Here's my read on the CBOE Put/Call Ratio. The elevated Call buying registering over the past month or so largely represents hedging of short positions in underlying equities. The fact this hedging is considerably more pronounced than any time over the past year indicates a relative excess of short positions — indeed, an imbalance — that, although currently the strong trade, is more widely regarded as subject to being attacked and reversed, simply because the probability selling over the past ten months will persist lessens as prices continue lower. Surely, there are a growing number of players who recognize a host of budding opportunities at presently depressed levels. Surely, too, positions are being built as a consequence. So, the extent to which prices can be pushed lower, those players whose actions serve to do so are more actively hedging their positions, recognizing (quite rationally) the growing likelihood the long side eventually will not only step in and defend their positions, but might also aggressively add to them.

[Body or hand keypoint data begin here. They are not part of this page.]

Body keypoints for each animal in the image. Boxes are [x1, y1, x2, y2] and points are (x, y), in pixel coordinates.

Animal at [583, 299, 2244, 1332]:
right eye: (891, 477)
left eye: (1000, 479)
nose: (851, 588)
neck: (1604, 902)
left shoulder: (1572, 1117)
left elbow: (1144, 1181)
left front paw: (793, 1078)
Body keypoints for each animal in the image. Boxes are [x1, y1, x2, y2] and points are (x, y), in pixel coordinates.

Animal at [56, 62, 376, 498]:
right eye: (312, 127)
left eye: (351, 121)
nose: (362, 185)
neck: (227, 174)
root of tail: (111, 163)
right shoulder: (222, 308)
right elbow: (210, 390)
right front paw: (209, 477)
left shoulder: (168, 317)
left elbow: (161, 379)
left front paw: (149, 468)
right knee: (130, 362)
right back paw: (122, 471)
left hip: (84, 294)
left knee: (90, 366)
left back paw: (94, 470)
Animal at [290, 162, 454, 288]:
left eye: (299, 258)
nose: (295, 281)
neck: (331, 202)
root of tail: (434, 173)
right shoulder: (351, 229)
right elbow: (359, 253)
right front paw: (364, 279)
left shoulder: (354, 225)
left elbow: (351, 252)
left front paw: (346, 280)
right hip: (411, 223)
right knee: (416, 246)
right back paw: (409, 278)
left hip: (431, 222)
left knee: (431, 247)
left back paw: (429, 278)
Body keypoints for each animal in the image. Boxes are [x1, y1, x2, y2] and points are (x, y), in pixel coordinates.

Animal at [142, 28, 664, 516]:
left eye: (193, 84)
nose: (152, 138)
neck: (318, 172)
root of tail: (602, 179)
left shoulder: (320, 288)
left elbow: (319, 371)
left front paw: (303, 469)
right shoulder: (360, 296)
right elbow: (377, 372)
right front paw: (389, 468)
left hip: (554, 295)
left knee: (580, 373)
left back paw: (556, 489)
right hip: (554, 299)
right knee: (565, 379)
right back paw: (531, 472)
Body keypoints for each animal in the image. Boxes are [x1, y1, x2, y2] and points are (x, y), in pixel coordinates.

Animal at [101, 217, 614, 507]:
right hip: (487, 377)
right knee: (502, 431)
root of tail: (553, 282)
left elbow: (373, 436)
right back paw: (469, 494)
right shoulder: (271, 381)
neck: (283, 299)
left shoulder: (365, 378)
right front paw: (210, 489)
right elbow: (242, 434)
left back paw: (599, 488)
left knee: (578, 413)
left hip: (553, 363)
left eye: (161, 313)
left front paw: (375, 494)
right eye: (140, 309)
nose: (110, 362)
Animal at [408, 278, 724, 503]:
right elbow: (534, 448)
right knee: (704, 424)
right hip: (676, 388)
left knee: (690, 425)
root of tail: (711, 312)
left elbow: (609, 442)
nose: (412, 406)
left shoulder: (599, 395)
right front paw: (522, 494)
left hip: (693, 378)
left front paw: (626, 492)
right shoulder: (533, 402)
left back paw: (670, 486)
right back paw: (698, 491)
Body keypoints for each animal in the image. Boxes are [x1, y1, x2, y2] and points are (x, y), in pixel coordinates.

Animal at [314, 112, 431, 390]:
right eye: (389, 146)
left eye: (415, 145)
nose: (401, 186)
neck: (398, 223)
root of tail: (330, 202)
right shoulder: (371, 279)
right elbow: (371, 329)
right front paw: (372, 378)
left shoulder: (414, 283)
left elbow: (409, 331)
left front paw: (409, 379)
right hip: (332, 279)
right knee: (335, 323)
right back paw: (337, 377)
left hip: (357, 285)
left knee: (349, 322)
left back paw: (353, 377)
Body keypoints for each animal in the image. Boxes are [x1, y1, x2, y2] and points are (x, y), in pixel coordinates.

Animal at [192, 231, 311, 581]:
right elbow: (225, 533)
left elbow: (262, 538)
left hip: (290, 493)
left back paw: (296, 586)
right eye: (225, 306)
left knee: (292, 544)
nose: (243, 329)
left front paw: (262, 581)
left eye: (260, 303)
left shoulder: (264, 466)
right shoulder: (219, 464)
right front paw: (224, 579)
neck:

Thus, the unusual measure of Call buying registering over the past month or so is seen as elevated short equity position hedging rather than unwarranted speculation anticipating a general turn higher in the market. That this presumed hedging is more elevated than at any time over the past ten months indicates smart money earns its keep not being stupid.

Per the persistence of CNBC's bottom calling, I have some thoughts on this. For now, just consider how useful this will prove were a massive short squeeze manufactured, lifting indexes 50% or more over a period of days, after which another 20-25% over some months is affected, resulting in a transfer of shares from strong hands to weak.

Given current conditions, I do not think this possibility is at all unlikely.